House Bill 3724 requires that all secondary schools in Illinois train students on how to properly administer CPR and how to use an AED. The new law allows students to opt out of the training if their parents submit a written objection.
NORMAL – Gov. Pat Quinn has signed a bill that will require cardiopulmonary resuscitation (CPR) and automated external defibrillator (AED) training for students in all Illinois high schools.
The governor was joined by the Laman and Bell families and the Associated Fire Fighters of Illinois at their annual meeting in Normal to sign the measure. The action is part of Quinn’s agenda to ensure the safety of people in every community across Illinois.
“It is not often our high school students are faced with the opportunity to save a life,” Quinn said. “Should an emergency arise, we want our students ready to step in and take action. This common-sense law will make sure they are better prepared to help their classmates, teachers, family and friends in case of an emergency.”
House Bill 3724 requires that all secondary schools in Illinois train students on how to properly administer CPR and how to use an AED. The new law allows students to opt out of the training if their parents submit a written objection. The law will be effective for the 2014-2015 school year.

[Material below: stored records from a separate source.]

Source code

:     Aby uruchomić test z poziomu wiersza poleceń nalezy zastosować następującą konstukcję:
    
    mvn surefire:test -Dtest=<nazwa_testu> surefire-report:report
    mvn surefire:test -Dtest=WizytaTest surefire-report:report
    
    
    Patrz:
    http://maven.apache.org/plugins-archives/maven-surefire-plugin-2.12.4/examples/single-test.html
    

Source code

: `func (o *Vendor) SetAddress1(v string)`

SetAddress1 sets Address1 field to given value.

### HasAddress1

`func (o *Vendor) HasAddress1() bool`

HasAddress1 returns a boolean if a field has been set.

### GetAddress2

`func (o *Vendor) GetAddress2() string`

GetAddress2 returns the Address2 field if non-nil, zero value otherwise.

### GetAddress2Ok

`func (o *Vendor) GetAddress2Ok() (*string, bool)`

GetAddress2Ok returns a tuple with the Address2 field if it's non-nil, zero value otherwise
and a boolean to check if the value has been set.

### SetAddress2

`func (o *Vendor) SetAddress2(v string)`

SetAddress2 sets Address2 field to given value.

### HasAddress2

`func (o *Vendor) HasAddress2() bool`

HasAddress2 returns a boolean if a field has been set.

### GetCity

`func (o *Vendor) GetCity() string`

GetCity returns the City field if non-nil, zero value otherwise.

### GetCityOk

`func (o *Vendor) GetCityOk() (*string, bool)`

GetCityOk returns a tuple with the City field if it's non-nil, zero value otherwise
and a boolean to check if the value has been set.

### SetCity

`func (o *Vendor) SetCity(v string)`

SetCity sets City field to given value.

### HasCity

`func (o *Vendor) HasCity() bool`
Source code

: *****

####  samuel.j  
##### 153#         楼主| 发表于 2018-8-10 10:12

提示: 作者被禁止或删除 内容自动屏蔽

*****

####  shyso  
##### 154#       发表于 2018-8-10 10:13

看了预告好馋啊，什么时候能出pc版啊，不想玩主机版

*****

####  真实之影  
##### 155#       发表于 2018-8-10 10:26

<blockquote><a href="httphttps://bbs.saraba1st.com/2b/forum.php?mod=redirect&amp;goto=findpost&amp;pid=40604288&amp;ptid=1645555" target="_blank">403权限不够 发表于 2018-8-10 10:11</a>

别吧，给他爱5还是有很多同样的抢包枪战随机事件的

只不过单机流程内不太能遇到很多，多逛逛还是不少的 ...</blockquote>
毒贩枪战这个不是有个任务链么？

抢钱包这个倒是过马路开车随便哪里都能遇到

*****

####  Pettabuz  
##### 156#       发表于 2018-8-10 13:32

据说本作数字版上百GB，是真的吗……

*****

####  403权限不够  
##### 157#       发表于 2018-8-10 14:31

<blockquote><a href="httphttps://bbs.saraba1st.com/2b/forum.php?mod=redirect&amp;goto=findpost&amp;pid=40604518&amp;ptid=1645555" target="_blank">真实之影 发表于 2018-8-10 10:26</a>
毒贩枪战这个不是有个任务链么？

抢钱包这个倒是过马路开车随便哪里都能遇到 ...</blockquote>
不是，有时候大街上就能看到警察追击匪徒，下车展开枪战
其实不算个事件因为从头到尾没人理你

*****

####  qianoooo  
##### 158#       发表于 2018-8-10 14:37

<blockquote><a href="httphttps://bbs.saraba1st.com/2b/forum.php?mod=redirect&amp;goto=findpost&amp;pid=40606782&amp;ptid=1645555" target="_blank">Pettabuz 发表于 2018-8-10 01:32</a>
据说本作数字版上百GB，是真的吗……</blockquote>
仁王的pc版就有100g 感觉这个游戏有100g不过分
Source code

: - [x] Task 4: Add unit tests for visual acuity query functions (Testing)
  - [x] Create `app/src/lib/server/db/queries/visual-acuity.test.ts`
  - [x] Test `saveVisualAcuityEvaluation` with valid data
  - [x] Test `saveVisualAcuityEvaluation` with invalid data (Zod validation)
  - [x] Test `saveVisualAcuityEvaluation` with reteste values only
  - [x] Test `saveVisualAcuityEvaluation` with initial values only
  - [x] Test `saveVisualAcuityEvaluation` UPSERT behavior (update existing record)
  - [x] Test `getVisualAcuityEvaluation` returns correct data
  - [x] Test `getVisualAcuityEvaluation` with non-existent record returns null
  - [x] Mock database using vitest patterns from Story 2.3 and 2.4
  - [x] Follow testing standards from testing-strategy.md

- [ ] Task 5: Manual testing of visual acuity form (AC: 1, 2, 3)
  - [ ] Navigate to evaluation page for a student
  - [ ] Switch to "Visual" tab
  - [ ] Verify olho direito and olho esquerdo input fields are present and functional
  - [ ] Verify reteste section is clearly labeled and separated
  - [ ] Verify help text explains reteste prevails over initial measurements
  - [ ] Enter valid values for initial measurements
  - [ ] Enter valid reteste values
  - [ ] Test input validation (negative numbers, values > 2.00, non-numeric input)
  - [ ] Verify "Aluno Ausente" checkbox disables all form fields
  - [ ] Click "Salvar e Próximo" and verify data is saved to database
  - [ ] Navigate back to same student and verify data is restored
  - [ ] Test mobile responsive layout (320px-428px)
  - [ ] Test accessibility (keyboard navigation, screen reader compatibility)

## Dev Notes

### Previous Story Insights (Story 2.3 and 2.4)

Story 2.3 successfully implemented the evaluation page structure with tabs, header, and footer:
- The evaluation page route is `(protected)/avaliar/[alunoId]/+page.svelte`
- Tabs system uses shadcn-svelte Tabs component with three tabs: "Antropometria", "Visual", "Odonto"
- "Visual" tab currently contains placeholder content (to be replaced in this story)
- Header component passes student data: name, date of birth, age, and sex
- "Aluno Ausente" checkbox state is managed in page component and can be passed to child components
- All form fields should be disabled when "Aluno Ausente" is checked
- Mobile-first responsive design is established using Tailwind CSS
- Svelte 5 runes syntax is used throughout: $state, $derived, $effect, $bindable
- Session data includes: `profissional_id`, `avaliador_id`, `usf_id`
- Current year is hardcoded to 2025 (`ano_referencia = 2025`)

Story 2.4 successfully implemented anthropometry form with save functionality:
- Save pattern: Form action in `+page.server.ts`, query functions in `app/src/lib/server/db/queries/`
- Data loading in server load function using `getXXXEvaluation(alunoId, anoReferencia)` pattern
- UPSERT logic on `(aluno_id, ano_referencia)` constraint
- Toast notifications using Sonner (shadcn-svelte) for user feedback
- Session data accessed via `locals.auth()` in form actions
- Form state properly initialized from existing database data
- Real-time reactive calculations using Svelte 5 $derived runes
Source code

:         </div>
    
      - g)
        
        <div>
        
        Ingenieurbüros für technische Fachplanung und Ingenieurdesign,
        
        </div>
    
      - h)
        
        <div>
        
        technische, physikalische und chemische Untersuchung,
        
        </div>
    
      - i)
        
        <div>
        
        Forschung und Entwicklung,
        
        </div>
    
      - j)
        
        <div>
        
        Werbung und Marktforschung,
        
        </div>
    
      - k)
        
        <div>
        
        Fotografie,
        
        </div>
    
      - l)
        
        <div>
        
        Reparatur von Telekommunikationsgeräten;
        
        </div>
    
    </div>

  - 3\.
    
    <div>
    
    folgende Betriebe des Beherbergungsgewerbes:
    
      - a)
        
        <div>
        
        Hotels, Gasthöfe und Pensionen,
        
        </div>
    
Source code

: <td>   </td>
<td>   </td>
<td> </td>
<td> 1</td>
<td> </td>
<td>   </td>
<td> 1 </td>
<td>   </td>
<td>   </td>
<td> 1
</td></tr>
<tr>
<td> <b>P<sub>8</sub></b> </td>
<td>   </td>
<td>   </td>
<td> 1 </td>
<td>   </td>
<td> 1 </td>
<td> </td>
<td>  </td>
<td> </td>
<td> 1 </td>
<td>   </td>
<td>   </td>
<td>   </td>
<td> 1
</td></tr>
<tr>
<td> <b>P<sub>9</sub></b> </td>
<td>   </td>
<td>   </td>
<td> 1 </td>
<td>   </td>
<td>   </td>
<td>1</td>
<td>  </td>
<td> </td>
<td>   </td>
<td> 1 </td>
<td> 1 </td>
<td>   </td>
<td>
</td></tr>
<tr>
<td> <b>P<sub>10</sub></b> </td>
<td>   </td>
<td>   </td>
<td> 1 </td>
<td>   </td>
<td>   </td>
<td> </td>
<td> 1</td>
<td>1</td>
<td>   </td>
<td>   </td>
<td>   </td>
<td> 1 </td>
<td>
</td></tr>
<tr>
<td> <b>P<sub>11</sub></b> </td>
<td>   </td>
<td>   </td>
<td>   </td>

The bill was recommended by George Laman, whose daughter Lauren collapsed and died at her high school drill team practice in 2008. An AED was available at the school but was not used until the paramedics arrived 13 minutes after the initial emergency call. Because Laman is a paramedic, he realized there was a need for training in CPR and AED usage in high schools across Illinois.
In January, Eric Bell’s heart stopped due to a blockage in one of his arteries. His son Harry was able to correctly perform CPR on his father for 12 minutes until paramedics arrived on the scene. Harry, a junior at Fenwick High School, learned CPR during health class at the Catholic school in Oak Park. Eric believes he would not be alive if it wasn’t for Harry’s quick reaction and previous training of CPR.
Since taking office, Quinn has worked to improve public safety by supporting AED and CPR measures and programs. As lieutenant governor, in 2006 he announced the Heartsaver AED Fund to provide matching grants for AED purchases for public schools, park districts, conservation districts, forest preserves and public colleges and universities. He has expanded access to AEDs in public places across the state, and signed legislation to provide civil protections for citizens trained in CPR.